## [How to complete this task]
With pictures removed, the data below should be returned exactly.

## [Supplied material]

════

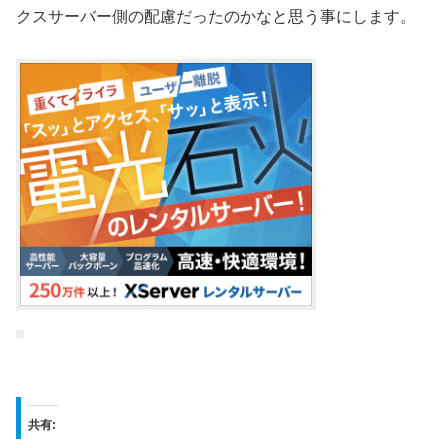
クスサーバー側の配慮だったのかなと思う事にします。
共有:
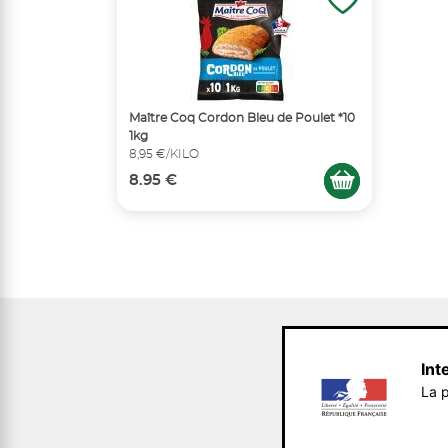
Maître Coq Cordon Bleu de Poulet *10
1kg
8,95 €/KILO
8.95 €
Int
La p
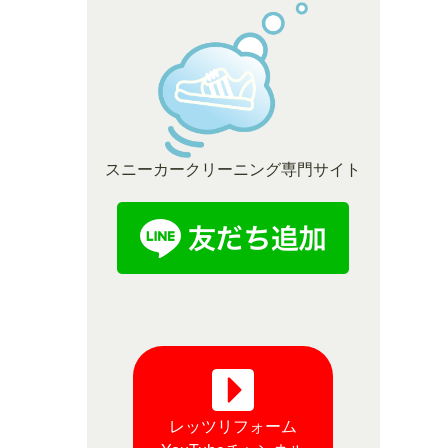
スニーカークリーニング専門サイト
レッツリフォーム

════

## [Answer section]
クスサーバー側の配慮だったのかなと思う事にします。
共有:
Maître Coq Cordon Bleu de Poulet *10
1kg
8,95 €/KILO
8.95 €
Int
La p
スニーカークリーニング専門サイト
レッツリフォーム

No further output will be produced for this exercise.